Вопрос о возрасте устиновских обработанных камней приобрел особую остроту, когда в местных газетах появилось сообщение о том, что их следует отнести… если не за 300, то, во всяком случае, за 100 тысяч лет назад, то есть ко времени, когда существовала ашельская культура и выделывались ручные рубила.

Это было тем более неожиданным, что над витриной в музее во Владивостоке, где были выставлены сборы с этого места, раньше висела надпись: «неолит», иначе говоря, 5 или 6 тысяч лет назад.

Конечно, открытие на Дальнем Востоке культуры такого возраста означало бы настоящую сенсацию. Еще более сенсационным было бы появление здесь культуры, которая известна в Европе как ашельская.

Ведь до сих пор на всем огромном пространстве Северной и отчасти Восточной Азии не было найдено ни одного ашельского рубила. И большинство серьезных исследователей, начиная с крупнейшего знатока палеолита Юго-Восточной Азии, члена Национальной Академии наук США профессора X. Мовиуса, считают, что эти области Азиатского материка уже с нижнего палеолита развивали культуру по иному пути, отличному от европейско-африканского. Здесь, как полагают, существовала техника рубящих орудий с поперечным лезвием — «чопперов», буквально «сечек».

И вдруг ашельские рубила в Приморье на реке Зеркальной!

Итак, встал вопрос: 5–6 тысяч лет или 300 тысяч? А может быть, ни то и ни другое! Ведь при первых наших находках, при раскопках не обнаружили ничего такого, что можно было бы назвать ашельским рубилом, а в специальной статье, посвященной находкам на реке Зеркальной, опубликованной в 1963 году, этот памятник датирован переходным временем от палеолита к неолиту.

И вот мы снова на этом месте, уже вошедшем в историю дальневосточной археологии и одновременно в историю древнейших культур Азиатского материка. О чем расскажут теперь эти оббитые камни, немые свидетели былого?

Первый и самый главный вывод был таким же, как и после первых наших раскопок шесть лет назад. На устиновской террасе поколениями трудились мастера обработки камня.

Мы с волнением как бы следили теперь за каждым движением древнего нашего предка. Вот он извлек из жирной вязкой глины большой кусок породы, сплошь покрытый тем, что археологи называют коркой. От долгого лежания в земле в результате воздействия влаги и почвенных кислот камень с поверхности глубоко выветрился и преобразовался. Он и на самом деле как бы покрылся рыхлой желтой корочкой, под которой скрыт первоначальный цвет камня, чаще всего приятный темно-зеленый, и сейчас ласкающий глаз. Должно быть, и нашим далеким предшественникам этот темный зеленый цвет, напоминающий яшму или даже нефрит, доставлял такое же эстетическое удовольствие, как и нам самим.

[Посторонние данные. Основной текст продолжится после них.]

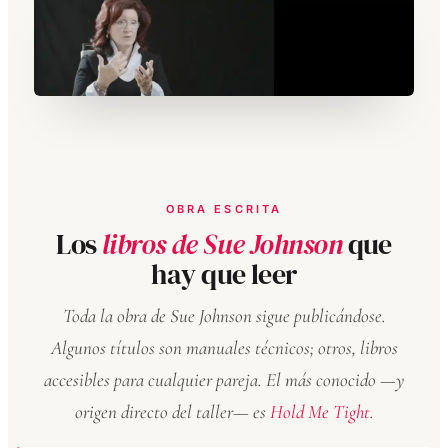
OBRA ESCRITA
Los
libros de Sue Johnson
que
hay que leer
Toda la obra de Sue Johnson sigue publicándose.
Algunos títulos son manuales técnicos; otros, libros
accesibles para cualquier pareja. El más conocido —y
origen directo del taller— es
Hold Me Tight
.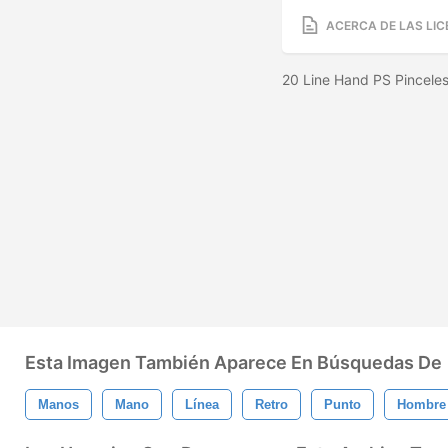
ACERCA DE LAS LIC
20 Line Hand PS Pinceles
Esta Imagen También Aparece En Búsquedas De
Manos
Mano
Línea
Retro
Punto
Hombre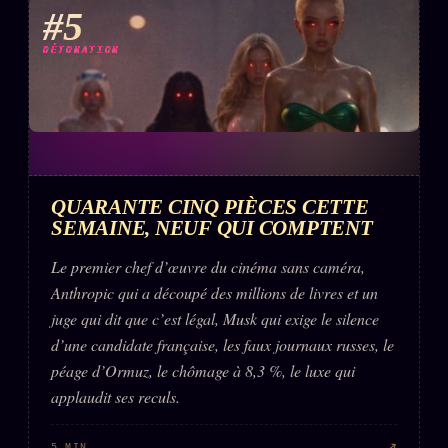
#5
DÉTONATION
QUARANTE CINQ PIÈCES CETTE
SEMAINE, NEUF QUI COMPTENT
Le premier chef d’œuvre du cinéma sans caméra,
Anthropic qui a découpé des millions de livres et un
juge qui dit que c’est légal, Musk qui exige le silence
d’une candidate française, les faux journaux russes, le
péage d’Ormuz, le chômage à 8,3 %, le luxe qui
applaudit ses reculs.
↗
5 MIN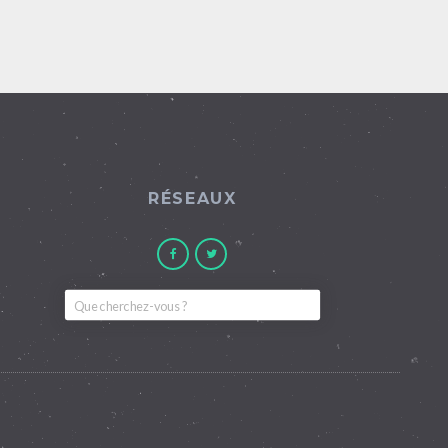
RÉSEAUX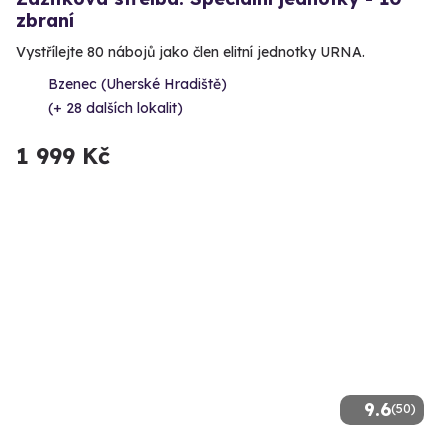
zbraní
Vystřílejte 80 nábojů jako člen elitní jednotky URNA.
Bzenec (Uherské Hradiště)
(+ 28 dalších lokalit)
1 999 Kč
9.6
(50)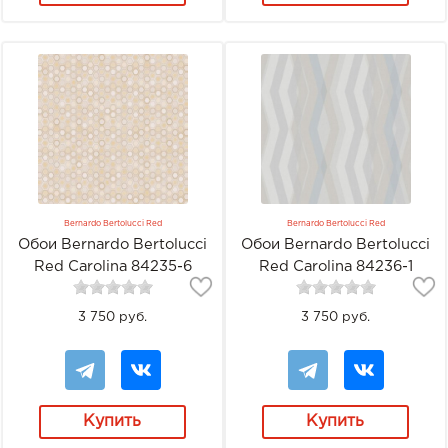
Bernardo Bertolucci Red
Bernardo Bertolucci Red
Обои Bernardo Bertolucci
Обои Bernardo Bertolucci
Red Carolina 84235-6
Red Carolina 84236-1
3 750 руб.
3 750 руб.
Купить
Купить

Однако прежде всего нужно удалить неприятную и совсем ненужную корку. И вот ее сбивают рядом мелких, хорошо нацеленных ударов, бережно зачищая таким образом натуральную сердцевину исходной глыбы.

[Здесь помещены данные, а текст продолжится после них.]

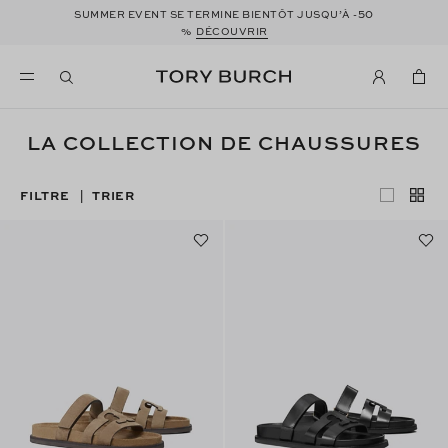
50
SUMMER EVENT SE TERMINE BIENTÔT JUSQU’À -
%
DÉCOUVRIR
LA COLLECTION DE CHAUSSURES
FILTRE
TRIER
|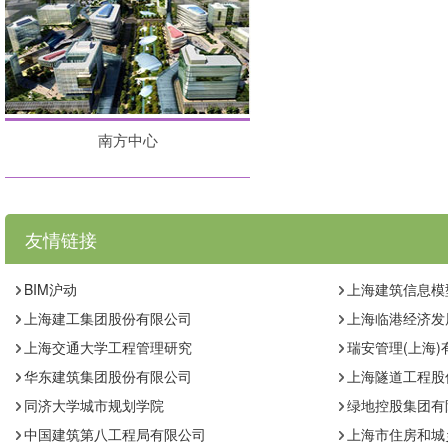
南方中心
友情链接
BIM沪动
上海建筑信息模
上海建工集团股份有限公司
上海临港经济发
上海交通大学工程管理研究
瑞安管理(上海)
华东建筑集团股份有限公司
上海隧道工程股
同济大学城市规划学院
绿地控股集团有
中国建筑第八工程局有限公司
上海市住房和城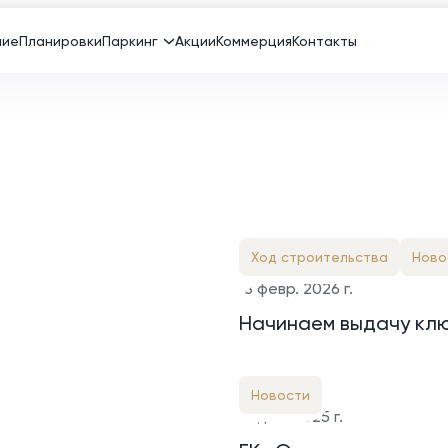
ние
Планировки
Паркинг
Акции
Коммерция
Контакты
Ход строительства
Ново
18 февр. 2026 г.
Начинаем выдачу клю
Новости
15 дек. 2025 г.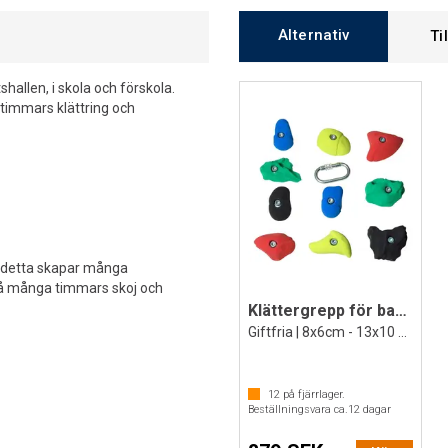
Alternativ
Ti
hallen, i skola och förskola.
timmars klättring och
, detta skapar många
må många timmars skoj och
Klättergrepp för barn 10 st. Medel
Giftfria | 8x6cm - 13x10 cm
12
på fjärrlager.
Beställningsvara ca.
12
dagar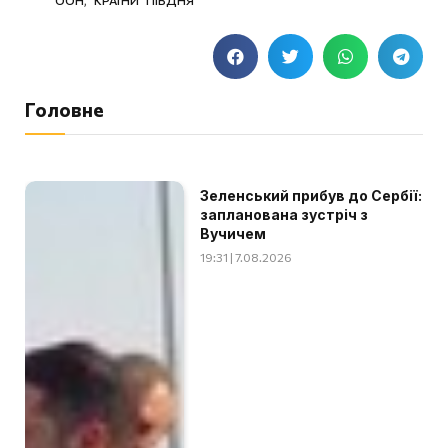
Головне
Зеленський прибув до Сербії:
запланована зустріч з
Вучичем
19:31 | 7.08.2026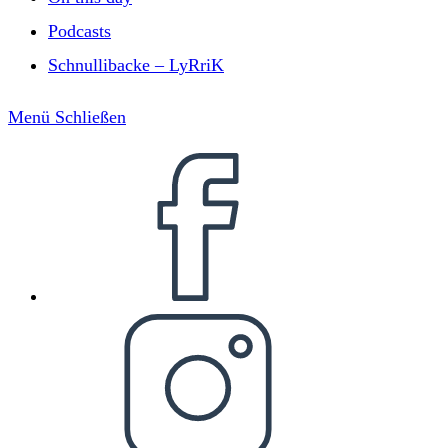
Podcasts
Schnullibacke – LyRriK
Menü
Schließen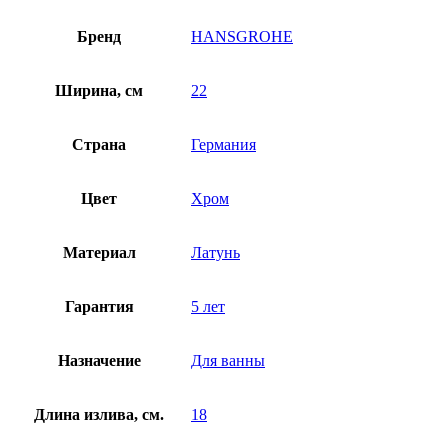
Бренд
HANSGROHE
Ширина, см
22
Страна
Германия
Цвет
Хром
Материал
Латунь
Гарантия
5 лет
Назначение
Для ванны
Длина излива, см.
18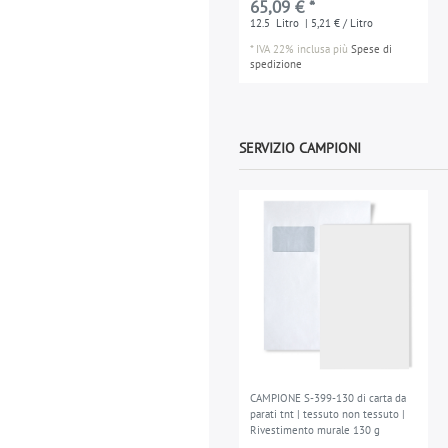
65,09 € *
12.5
Litro
| 5,21 € / Litro
*
IVA 22% inclusa
più
Spese di
spedizione
SERVIZIO CAMPIONI
CAMPIONE S-399-130 di carta da
parati tnt | tessuto non tessuto |
Rivestimento murale 130 g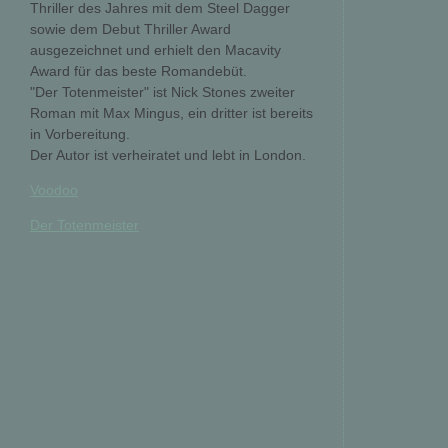
Thriller des Jahres mit dem Steel Dagger
sowie dem Debut Thriller Award
ausgezeichnet und erhielt den Macavity
Award für das beste Romandebüt.
"Der Totenmeister" ist Nick Stones zweiter
Roman mit Max Mingus, ein dritter ist bereits
in Vorbereitung.
Der Autor ist verheiratet und lebt in London.
Voodoo
Der Totenmeister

В результате обнаруживается истинное качество камня, его ценность для дальнейшей творческой работы мастера. Если в нем есть трещины, если минерал слишком мягок и хрупок, его безжалостно выбрасывают, благо рядом можно найти не один десяток других таких же Камней. Не случайно же почти на каждом квадрате раскопа встречаются выброшенные за непригодностью, лишь слегка опробованные камни.

Настоящая работа мастера начинается, однако, на следующем этапе. Документами этого этапа служат нуклеусы-ядрища, то есть специально подготовленные заготовки-полуфабрикаты. От них скалывались или, точнее, отжимались уже не камнем-отбойником, а специальным отжимником из кости или рога те многочисленные отщепы и пластины, которые впервые нашел в таком большом количестве на полотне дороги Петрунь, а вслед за ним и мы сами в нашем раскопе.

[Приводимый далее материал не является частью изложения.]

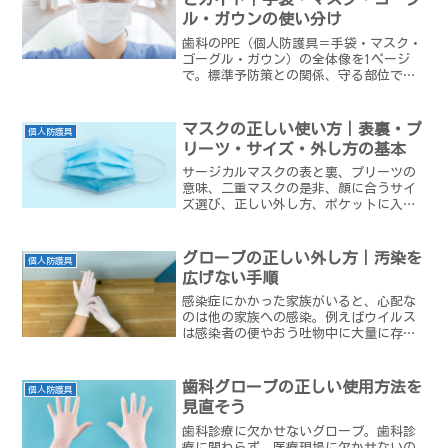
ル・ガウンの使い分け
歯科のPPE（個人防護具＝手袋・マスク・
ゴーグル・ガウン）の全体像を1ページ
で。標準予防策との関係、守る部位での
選び方、着脱の順番と詳しい記事へのリ
ンクをまとめた保存版です。
マスクの正しい使い方｜表裏・プ
個人防護具
リーツ・サイズ・外し方の基本
サージカルマスクの表と裏、プリーツの
意味、二重マスクの是非、顔に合うサイ
ズ選び、正しい外し方、ポケットに入れ
ない理由まで。毎日使うマスクの“基本
のき”を歯科の現場目線でやさしく解説
します。
グローブの正しい外し方｜汚染を
個人防護具
広げない手順
感染症にかかった家族がいると、心配な
のは他の家族への感染。例えばウイルス
は感染者の便やおう吐物中に大量に存在
します。
歯科グローブの正しい使用方法を
個人防護具
見直そう
歯科診療に欠かせないグローブ。歯科診
療に関わらず、医療現場に欠かせないの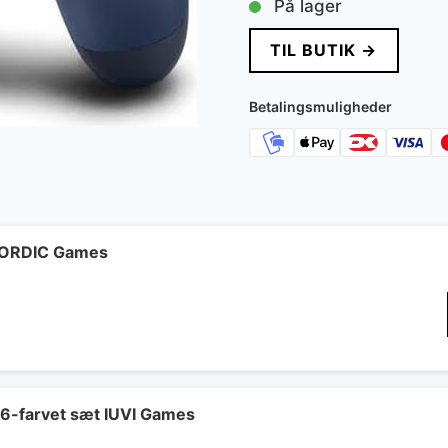
På lager
TIL BUTIK →
Betalingsmuligheder
 NORDIC Games
 6-farvet sæt IUVI Games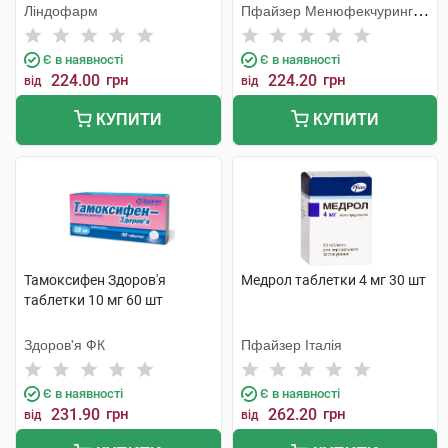
Ліндофарм
Пфайзер Менюфекчуринг
Бельгія
Є в наявності
Є в наявності
224.00
грн
224.20
грн
від
від
КУПИТИ
КУПИТИ
Тамоксифен Здоров'я
Медрол таблетки 4 мг 30 шт
таблетки 10 мг 60 шт
Здоров'я ФК
Пфайзер Італія
Є в наявності
Є в наявності
231.90
грн
262.20
грн
від
від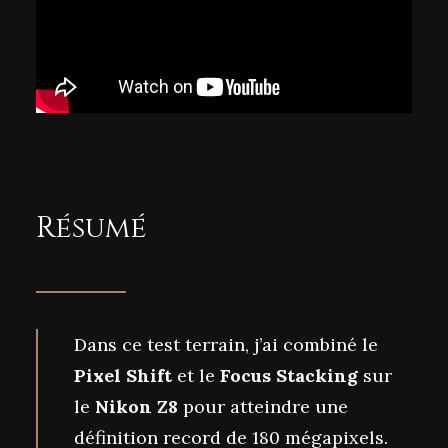
Résumé
Dans ce test terrain, j’ai combiné le
Pixel Shift
et le
Focus Stacking
sur
le
Nikon Z8
pour atteindre une
définition record de 180 mégapixels.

Каждый такой нуклеус, каждая такая пластина или отщеп не простой отброс производства каменных изделий, а своего рода концентрированное выражение огромных усилий, производственного опыта и традиций, накоплявшихся тысячелетиями. На протяжении веков одни приемы расщепления камня, одни производственные навыки сменялись другими, более совершенными, а соответственно менялись формы нуклеусов, развивалась техника их оформления.

Иными словами, для археологов такой кусок обработанного камня, нуклеус, означает то же, что для палеонтолога раковины ископаемых моллюсков. Это «руководящее ископаемое». Точный индикатор уровня развития культуры. И в то же время хронологический показатель, молчаливый, но выразительный и достоверный свидетель древности наших находок.